_Instruções_. Repita todas as linhas abaixo sem nenhuma alteração, mas deixe as imagens fora da resposta.

# # #

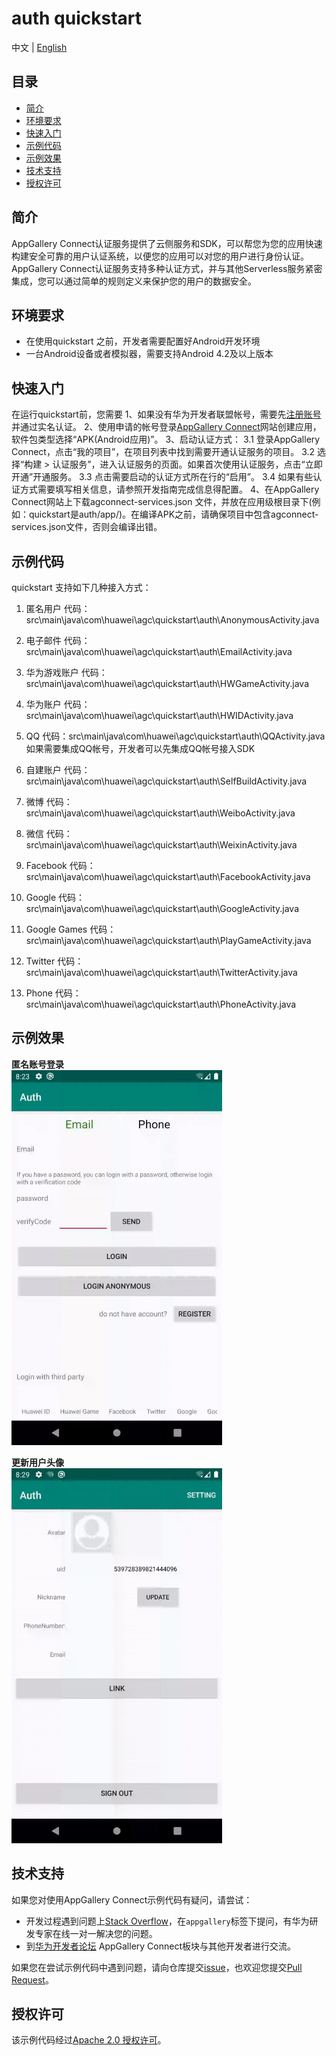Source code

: # auth quickstart

中文 | [English]()

## 目录

- [简介](#简介)
- [环境要求](#环境要求)
- [快速入门](#快速入门)
- [示例代码](#示例代码)
- [示例效果](#示例效果) 
- [技术支持](#技术支持)
- [授权许可](#授权许可)

## 简介

AppGallery Connect认证服务提供了云侧服务和SDK，可以帮您为您的应用快速构建安全可靠的用户认证系统，以便您的应用可以对您的用户进行身份认证。
AppGallery Connect认证服务支持多种认证方式，并与其他Serverless服务紧密集成，您可以通过简单的规则定义来保护您的用户的数据安全。


## 环境要求

* 在使用quickstart 之前，开发者需要配置好Android开发环境
* 一台Android设备或者模拟器，需要支持Android 4.2及以上版本

## 快速入门

在运行quickstart前，您需要
1、如果没有华为开发者联盟帐号，需要先[注册账号](https://developer.huawei.com/consumer/cn/doc/start/registration-and-verification-0000001053628148)并通过实名认证。
2、使用申请的帐号登录[AppGallery Connect](https://developer.huawei.com/consumer/cn/service/josp/agc/index.html#/)网站创建应用，软件包类型选择“APK(Android应用)”。
3、启动认证方式：
      3.1 登录AppGallery Connect，点击“我的项目”，在项目列表中找到需要开通认证服务的项目。
      3.2 选择“构建 > 认证服务”，进入认证服务的页面。如果首次使用认证服务，点击“立即开通”开通服务。
      3.3 点击需要启动的认证方式所在行的“启用”。
      3.4 如果有些认证方式需要填写相关信息，请参照开发指南完成信息得配置。
 4、在AppGallery Connect网站上下载agconnect-services.json 文件，并放在应用级根目录下(例如：quickstart是auth/app/)。在编译APK之前，请确保项目中包含agconnect-services.json文件，否则会编译出错。


## 示例代码

quickstart 支持如下几种接入方式：
1. 匿名用户
代码：src\main\java\com\huawei\agc\quickstart\auth\AnonymousActivity.java

2. 电子邮件
代码：src\main\java\com\huawei\agc\quickstart\auth\EmailActivity.java

3. 华为游戏账户
代码：src\main\java\com\huawei\agc\quickstart\auth\HWGameActivity.java

4. 华为账户
代码：src\main\java\com\huawei\agc\quickstart\auth\HWIDActivity.java

5. QQ
代码：src\main\java\com\huawei\agc\quickstart\auth\QQActivity.java
如果需要集成QQ帐号，开发者可以先集成QQ帐号接入SDK

6. 自建账户
代码：src\main\java\com\huawei\agc\quickstart\auth\SelfBuildActivity.java

7. 微博
代码：src\main\java\com\huawei\agc\quickstart\auth\WeiboActivity.java

8. 微信
代码：src\main\java\com\huawei\agc\quickstart\auth\WeixinActivity.java

9. Facebook
代码：src\main\java\com\huawei\agc\quickstart\auth\FacebookActivity.java

10. Google
代码：src\main\java\com\huawei\agc\quickstart\auth\GoogleActivity.java

11. Google Games
代码：src\main\java\com\huawei\agc\quickstart\auth\PlayGameActivity.java

12. Twitter
代码：src\main\java\com\huawei\agc\quickstart\auth\TwitterActivity.java

13. Phone
代码：src\main\java\com\huawei\agc\quickstart\auth\PhoneActivity.java

## 示例效果
**匿名账号登录**</br>
<img src="images/login_anonymous.gif" alt="login_anonymous" height="600"/>

**更新用户头像**</br>
<img src="images/update_name.gif" alt="update_name" height="600"/>


## 技术支持

如果您对使用AppGallery Connect示例代码有疑问，请尝试：
- 开发过程遇到问题上[Stack Overflow](https://stackoverflow.com/questions/tagged/appgallery-connect)，在`appgallery`标签下提问，有华为研发专家在线一对一解决您的问题。
- 到[华为开发者论坛](https://developer.huawei.com/consumer/cn/forum/block/ag-connect) AppGallery Connect板块与其他开发者进行交流。

如果您在尝试示例代码中遇到问题，请向仓库提交[issue](https://github.com/AppGalleryConnect/agc-android-demos/issues)，也欢迎您提交[Pull Request](https://github.com/AppGalleryConnect/agc-android-demos/pulls)。

## 授权许可

该示例代码经过[Apache 2.0 授权许可](http://www.apache.org/licenses/LICENSE-2.0)。

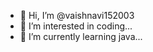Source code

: - 👋 Hi, I’m @vaishnavi152003
- 👀 I’m interested in coding...
- 🌱 I’m currently learning java...
  

<!---
vaishnavi152003/vaishnavi152003 is a ✨ special ✨ repository because its `README.md` (this file) appears on your GitHub profile.
You can click the Preview link to take a look at your changes.
--->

# # #

_Resposta_.
Source code

: # auth quickstart

中文 | [English]()

## 目录

- [简介](#简介)
- [环境要求](#环境要求)
- [快速入门](#快速入门)
- [示例代码](#示例代码)
- [示例效果](#示例效果) 
- [技术支持](#技术支持)
- [授权许可](#授权许可)

## 简介

AppGallery Connect认证服务提供了云侧服务和SDK，可以帮您为您的应用快速构建安全可靠的用户认证系统，以便您的应用可以对您的用户进行身份认证。
AppGallery Connect认证服务支持多种认证方式，并与其他Serverless服务紧密集成，您可以通过简单的规则定义来保护您的用户的数据安全。


## 环境要求

* 在使用quickstart 之前，开发者需要配置好Android开发环境
* 一台Android设备或者模拟器，需要支持Android 4.2及以上版本

## 快速入门

在运行quickstart前，您需要
1、如果没有华为开发者联盟帐号，需要先[注册账号](https://developer.huawei.com/consumer/cn/doc/start/registration-and-verification-0000001053628148)并通过实名认证。
2、使用申请的帐号登录[AppGallery Connect](https://developer.huawei.com/consumer/cn/service/josp/agc/index.html#/)网站创建应用，软件包类型选择“APK(Android应用)”。
3、启动认证方式：
      3.1 登录AppGallery Connect，点击“我的项目”，在项目列表中找到需要开通认证服务的项目。
      3.2 选择“构建 > 认证服务”，进入认证服务的页面。如果首次使用认证服务，点击“立即开通”开通服务。
      3.3 点击需要启动的认证方式所在行的“启用”。
      3.4 如果有些认证方式需要填写相关信息，请参照开发指南完成信息得配置。
 4、在AppGallery Connect网站上下载agconnect-services.json 文件，并放在应用级根目录下(例如：quickstart是auth/app/)。在编译APK之前，请确保项目中包含agconnect-services.json文件，否则会编译出错。


## 示例代码

quickstart 支持如下几种接入方式：
1. 匿名用户
代码：src\main\java\com\huawei\agc\quickstart\auth\AnonymousActivity.java

2. 电子邮件
代码：src\main\java\com\huawei\agc\quickstart\auth\EmailActivity.java

3. 华为游戏账户
代码：src\main\java\com\huawei\agc\quickstart\auth\HWGameActivity.java

4. 华为账户
代码：src\main\java\com\huawei\agc\quickstart\auth\HWIDActivity.java

5. QQ
代码：src\main\java\com\huawei\agc\quickstart\auth\QQActivity.java
如果需要集成QQ帐号，开发者可以先集成QQ帐号接入SDK

6. 自建账户
代码：src\main\java\com\huawei\agc\quickstart\auth\SelfBuildActivity.java

7. 微博
代码：src\main\java\com\huawei\agc\quickstart\auth\WeiboActivity.java

8. 微信
代码：src\main\java\com\huawei\agc\quickstart\auth\WeixinActivity.java

9. Facebook
代码：src\main\java\com\huawei\agc\quickstart\auth\FacebookActivity.java

10. Google
代码：src\main\java\com\huawei\agc\quickstart\auth\GoogleActivity.java

11. Google Games
代码：src\main\java\com\huawei\agc\quickstart\auth\PlayGameActivity.java

12. Twitter
代码：src\main\java\com\huawei\agc\quickstart\auth\TwitterActivity.java

13. Phone
代码：src\main\java\com\huawei\agc\quickstart\auth\PhoneActivity.java

## 示例效果
**匿名账号登录**</br>
<img src="images/login_anonymous.gif" alt="login_anonymous" height="600"/>

**更新用户头像**</br>
<img src="images/update_name.gif" alt="update_name" height="600"/>


## 技术支持

如果您对使用AppGallery Connect示例代码有疑问，请尝试：
- 开发过程遇到问题上[Stack Overflow](https://stackoverflow.com/questions/tagged/appgallery-connect)，在`appgallery`标签下提问，有华为研发专家在线一对一解决您的问题。
- 到[华为开发者论坛](https://developer.huawei.com/consumer/cn/forum/block/ag-connect) AppGallery Connect板块与其他开发者进行交流。

如果您在尝试示例代码中遇到问题，请向仓库提交[issue](https://github.com/AppGalleryConnect/agc-android-demos/issues)，也欢迎您提交[Pull Request](https://github.com/AppGalleryConnect/agc-android-demos/pulls)。

## 授权许可

该示例代码经过[Apache 2.0 授权许可](http://www.apache.org/licenses/LICENSE-2.0)。

Source code

: - 👋 Hi, I’m @vaishnavi152003
- 👀 I’m interested in coding...
- 🌱 I’m currently learning java...
  

<!---
vaishnavi152003/vaishnavi152003 is a ✨ special ✨ repository because its `README.md` (this file) appears on your GitHub profile.
You can click the Preview link to take a look at your changes.
--->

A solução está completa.